## ABOUT THIS EXERCISE
When you repeat the material, keep each line exact and omit the pictures.
(RECORDED DATA Opens)
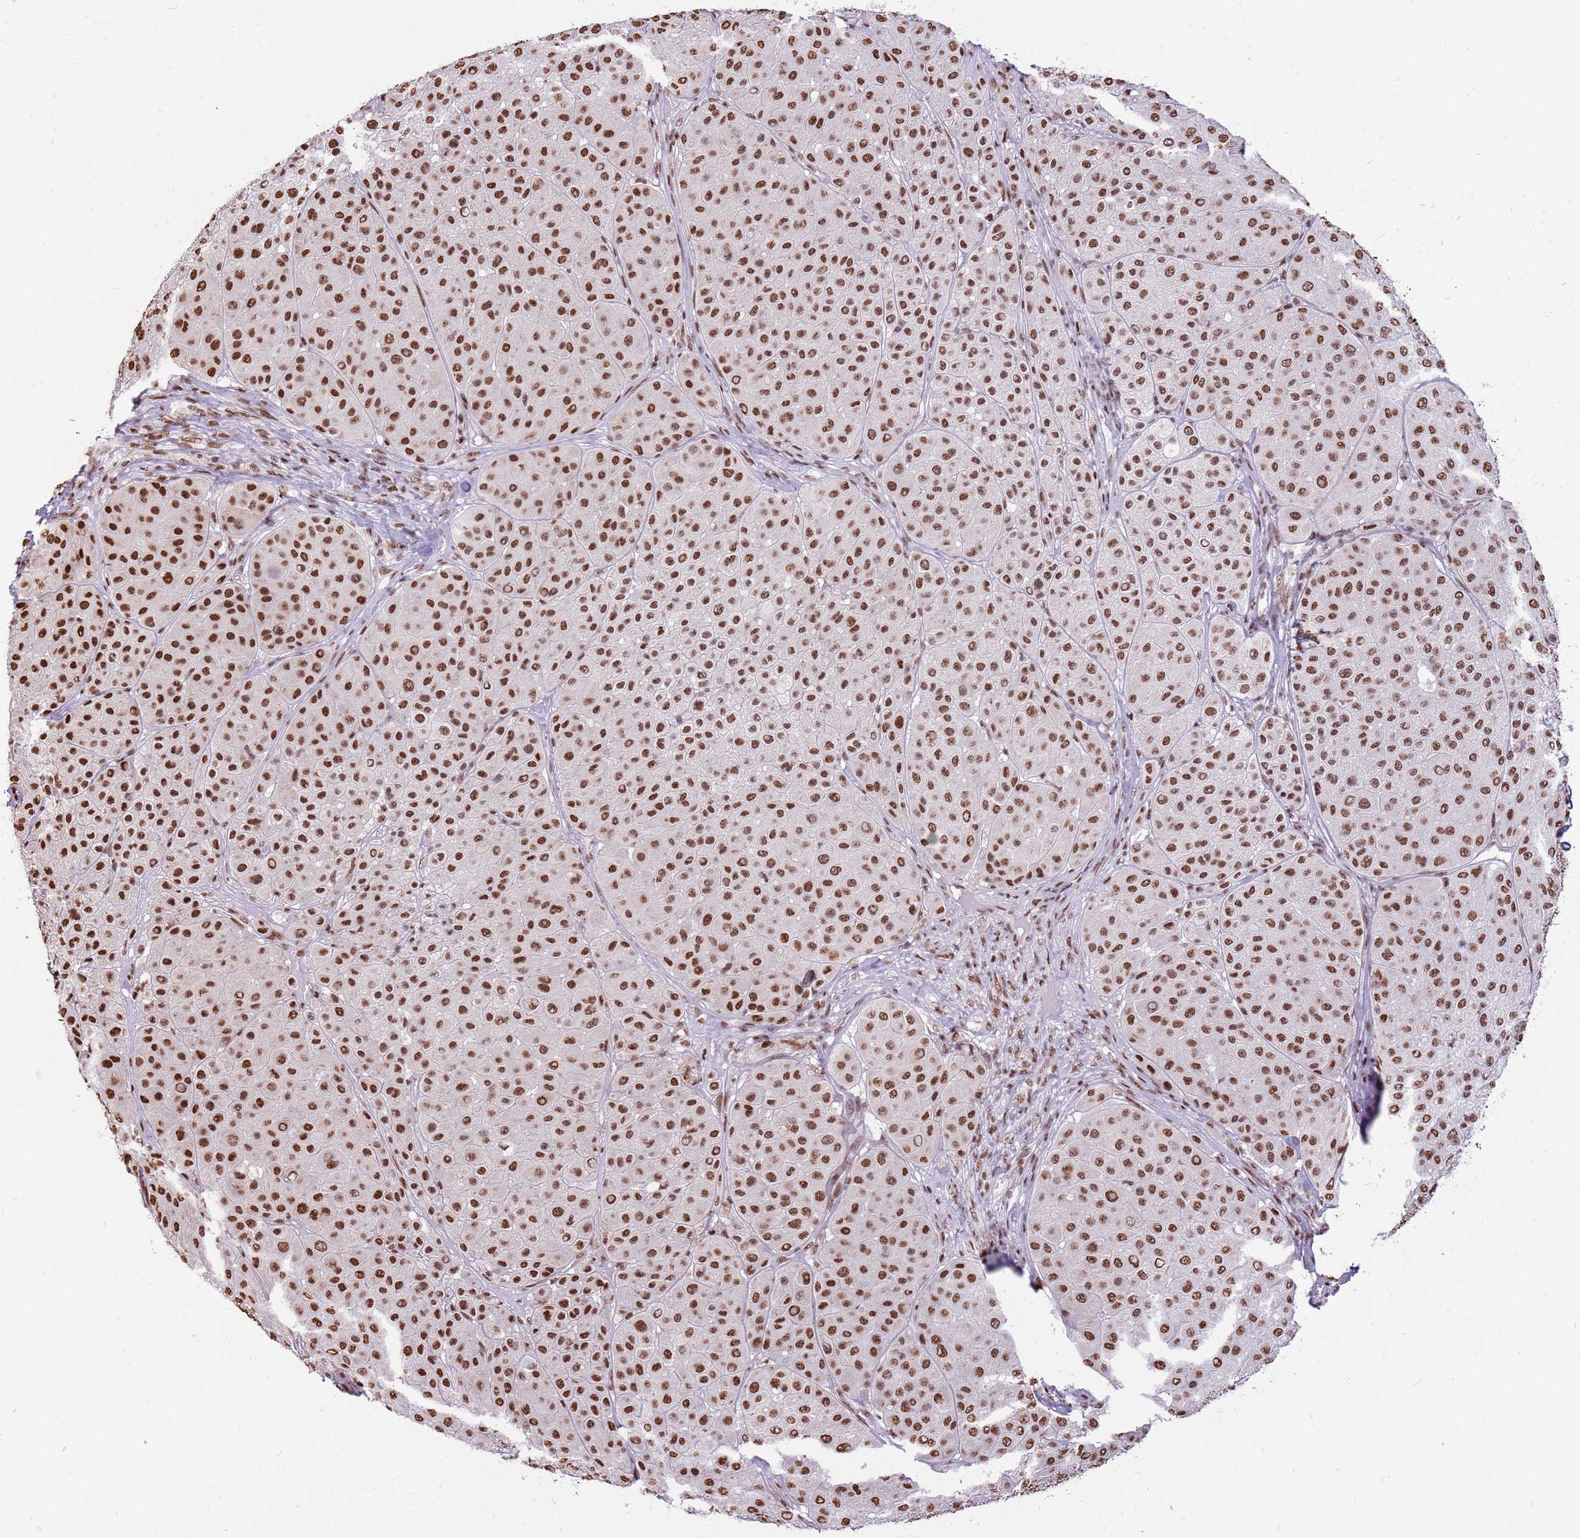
{"staining": {"intensity": "moderate", "quantity": ">75%", "location": "nuclear"}, "tissue": "melanoma", "cell_type": "Tumor cells", "image_type": "cancer", "snomed": [{"axis": "morphology", "description": "Malignant melanoma, Metastatic site"}, {"axis": "topography", "description": "Smooth muscle"}], "caption": "The image shows a brown stain indicating the presence of a protein in the nuclear of tumor cells in malignant melanoma (metastatic site).", "gene": "WASHC4", "patient": {"sex": "male", "age": 41}}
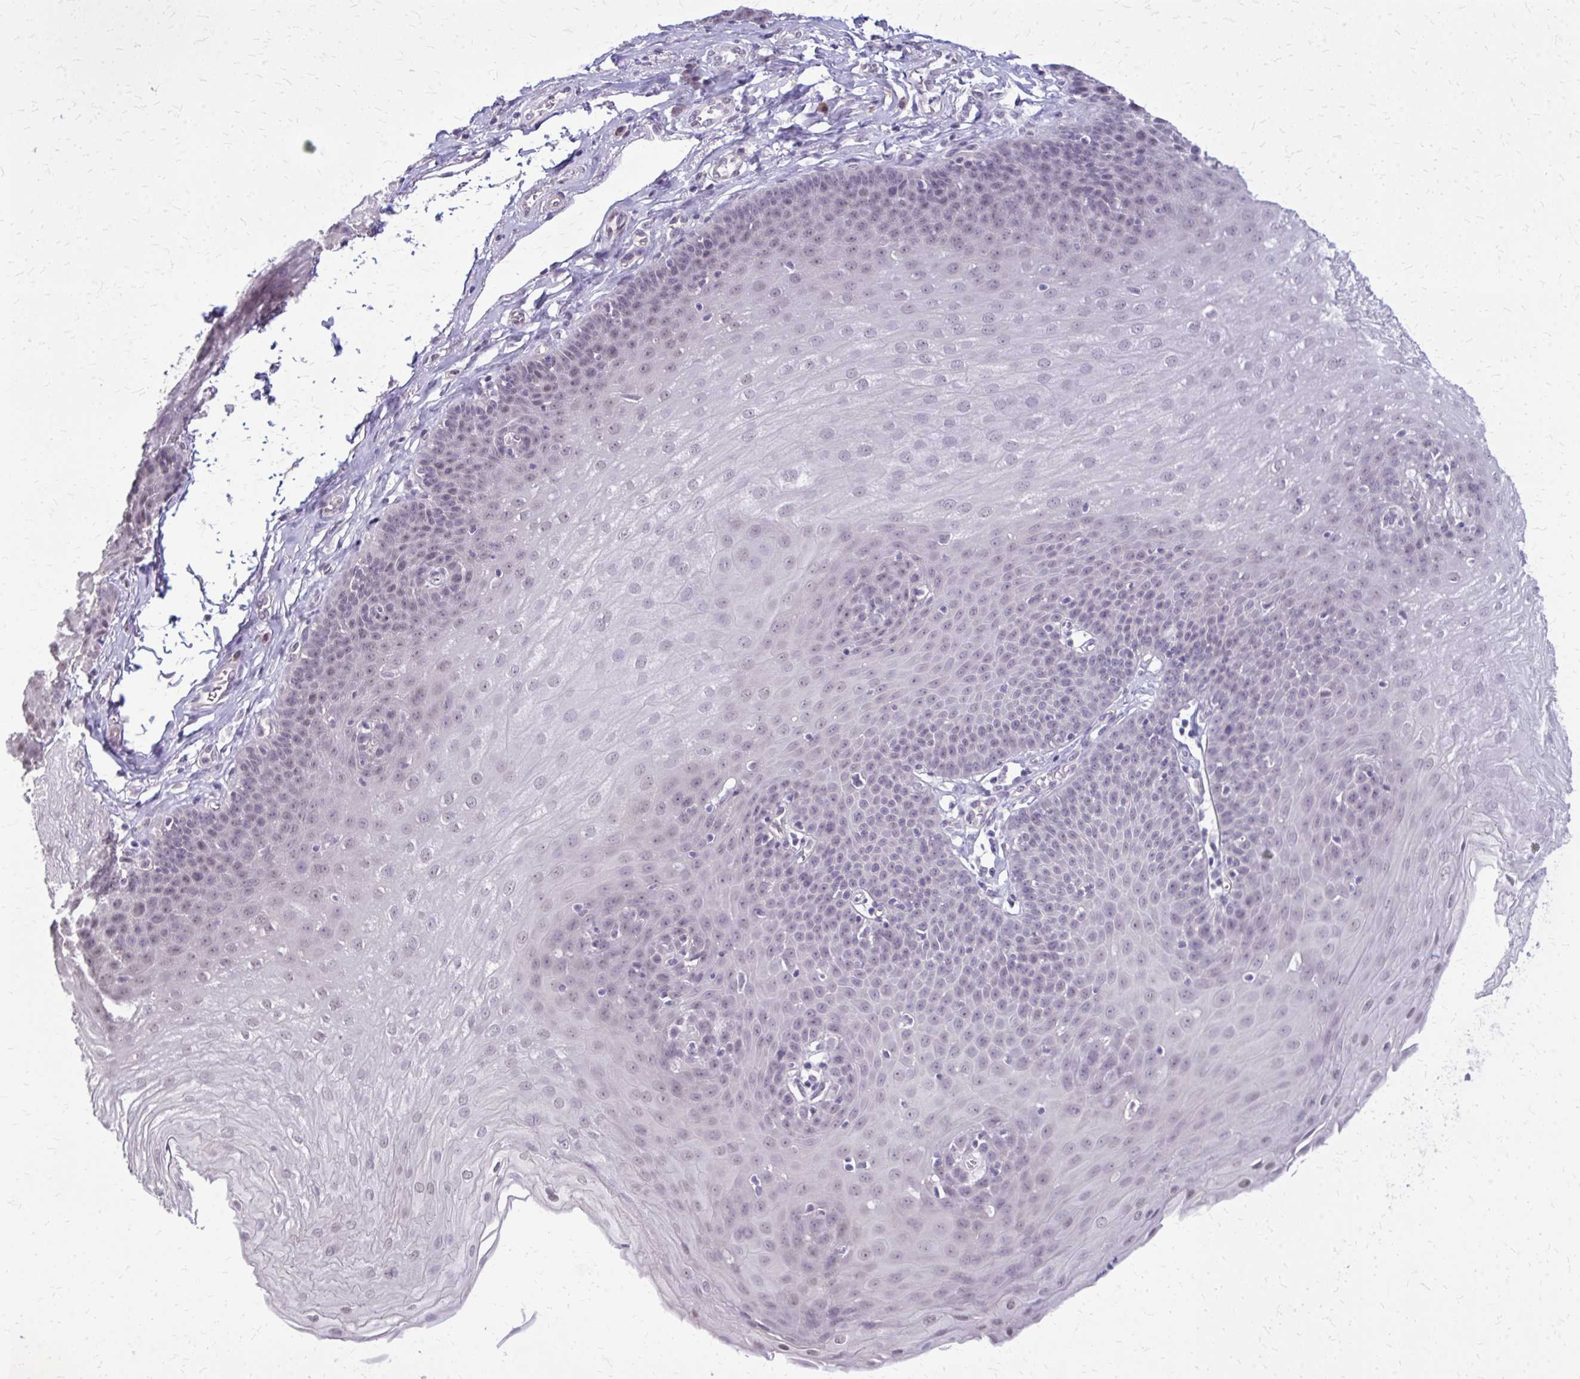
{"staining": {"intensity": "negative", "quantity": "none", "location": "none"}, "tissue": "esophagus", "cell_type": "Squamous epithelial cells", "image_type": "normal", "snomed": [{"axis": "morphology", "description": "Normal tissue, NOS"}, {"axis": "topography", "description": "Esophagus"}], "caption": "High magnification brightfield microscopy of normal esophagus stained with DAB (3,3'-diaminobenzidine) (brown) and counterstained with hematoxylin (blue): squamous epithelial cells show no significant staining. (Stains: DAB immunohistochemistry with hematoxylin counter stain, Microscopy: brightfield microscopy at high magnification).", "gene": "PLCB1", "patient": {"sex": "female", "age": 81}}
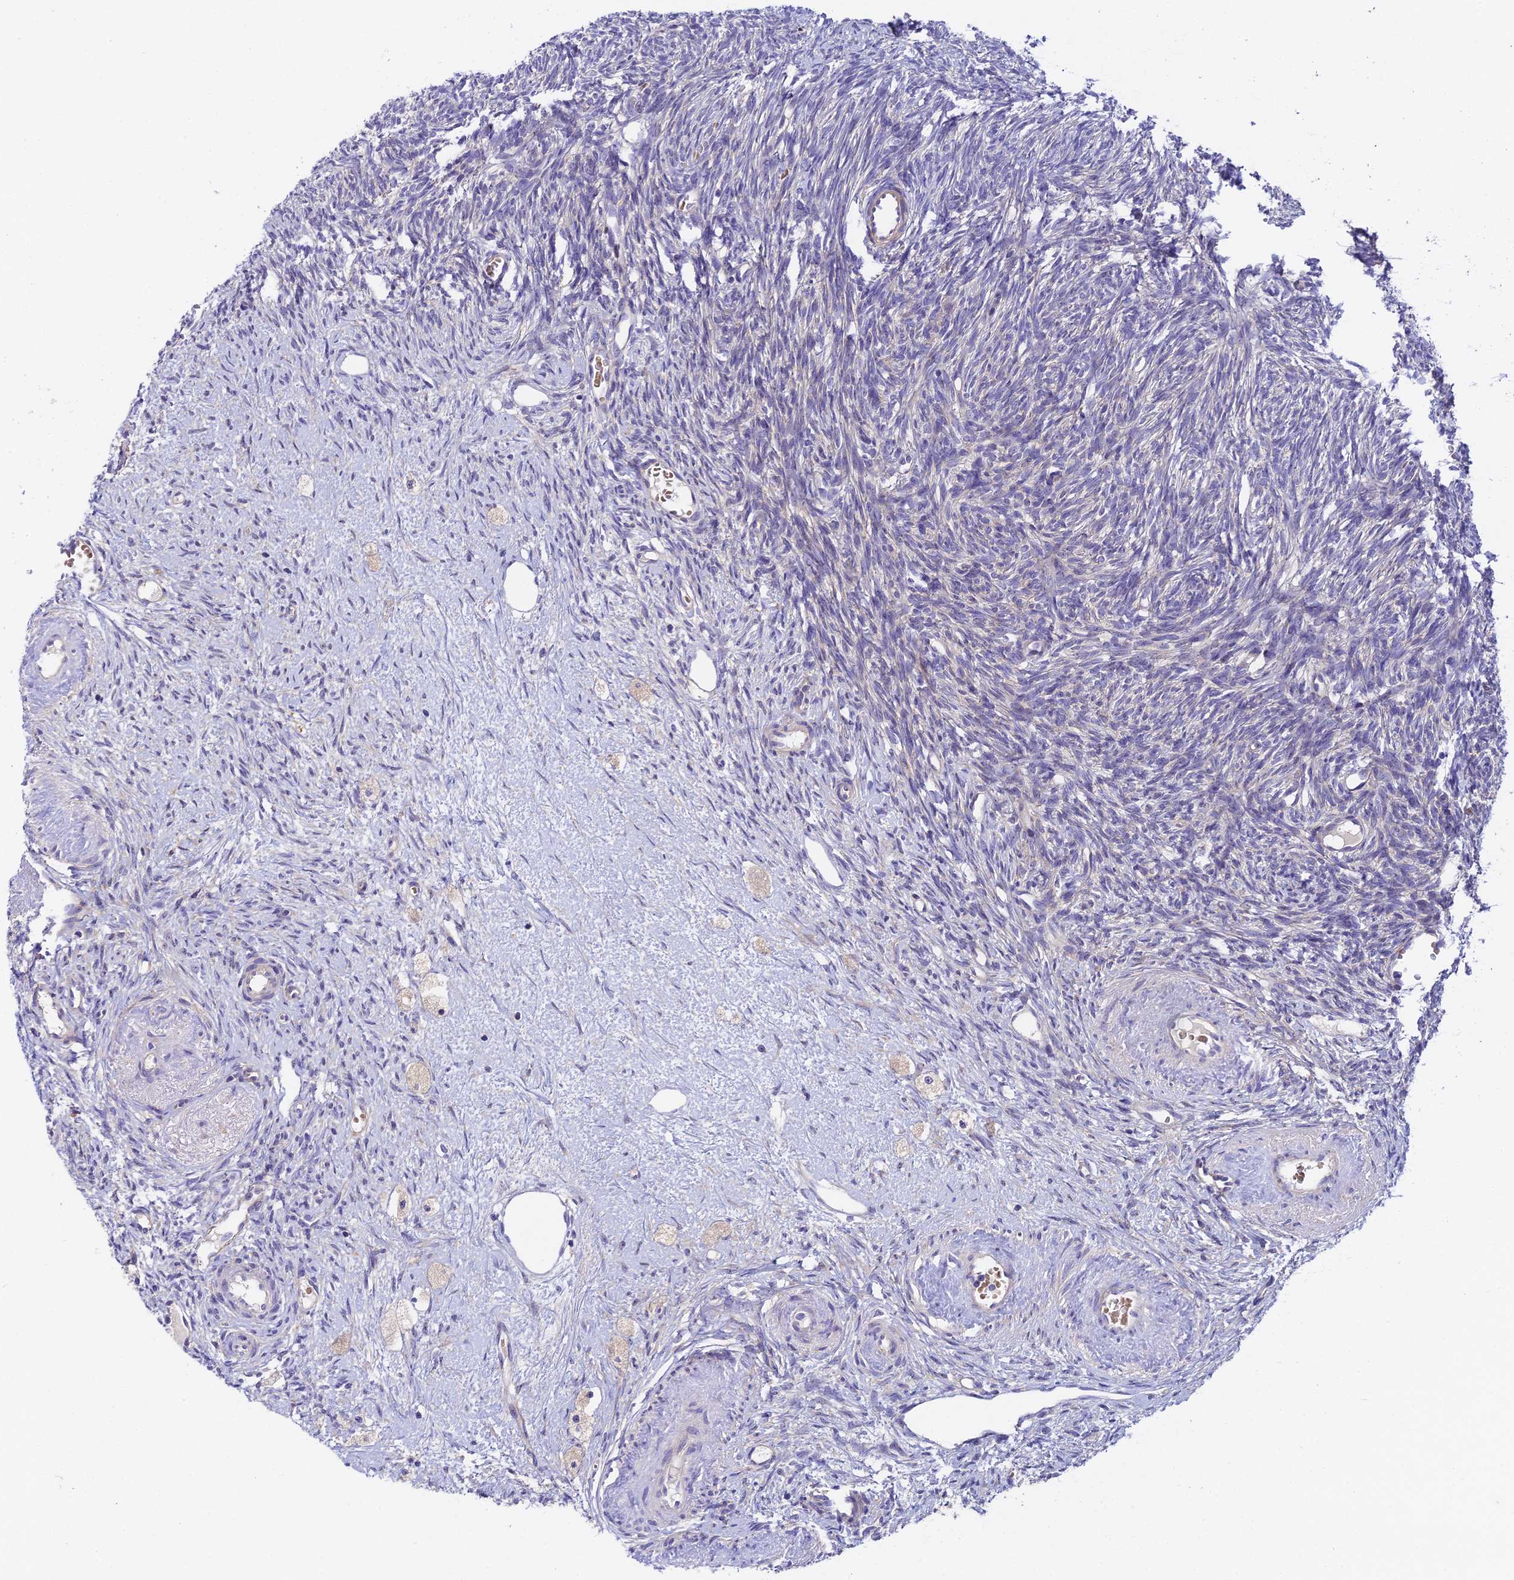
{"staining": {"intensity": "weak", "quantity": "<25%", "location": "cytoplasmic/membranous"}, "tissue": "ovary", "cell_type": "Follicle cells", "image_type": "normal", "snomed": [{"axis": "morphology", "description": "Normal tissue, NOS"}, {"axis": "topography", "description": "Ovary"}], "caption": "Follicle cells show no significant protein expression in unremarkable ovary. (DAB (3,3'-diaminobenzidine) immunohistochemistry with hematoxylin counter stain).", "gene": "DUSP29", "patient": {"sex": "female", "age": 51}}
(RECORDED DATA Closes)
## SOLVED EXERCISE
{"staining": {"intensity": "moderate", "quantity": ">75%", "location": "nuclear"}, "tissue": "melanoma", "cell_type": "Tumor cells", "image_type": "cancer", "snomed": [{"axis": "morphology", "description": "Malignant melanoma, Metastatic site"}, {"axis": "topography", "description": "Smooth muscle"}], "caption": "The image shows a brown stain indicating the presence of a protein in the nuclear of tumor cells in malignant melanoma (metastatic site).", "gene": "WASHC4", "patient": {"sex": "male", "age": 41}}
{"staining": {"intensity": "negative", "quantity": "none", "location": "none"}, "tissue": "esophagus", "cell_type": "Squamous epithelial cells", "image_type": "normal", "snomed": [{"axis": "morphology", "description": "Normal tissue, NOS"}, {"axis": "topography", "description": "Esophagus"}], "caption": "High magnification brightfield microscopy of normal esophagus stained with DAB (3,3'-diaminobenzidine) (brown) and counterstained with hematoxylin (blue): squamous epithelial cells show no significant staining. (Stains: DAB immunohistochemistry with hematoxylin counter stain, Microscopy: brightfield microscopy at high magnification).", "gene": "PLCB1", "patient": {"sex": "female", "age": 81}}
{"staining": {"intensity": "weak", "quantity": "<25%", "location": "cytoplasmic/membranous"}, "tissue": "ovary", "cell_type": "Follicle cells", "image_type": "normal", "snomed": [{"axis": "morphology", "description": "Normal tissue, NOS"}, {"axis": "topography", "description": "Ovary"}], "caption": "Follicle cells show no significant protein expression in unremarkable ovary. (DAB (3,3'-diaminobenzidine) immunohistochemistry with hematoxylin counter stain).", "gene": "DUSP29", "patient": {"sex": "female", "age": 51}}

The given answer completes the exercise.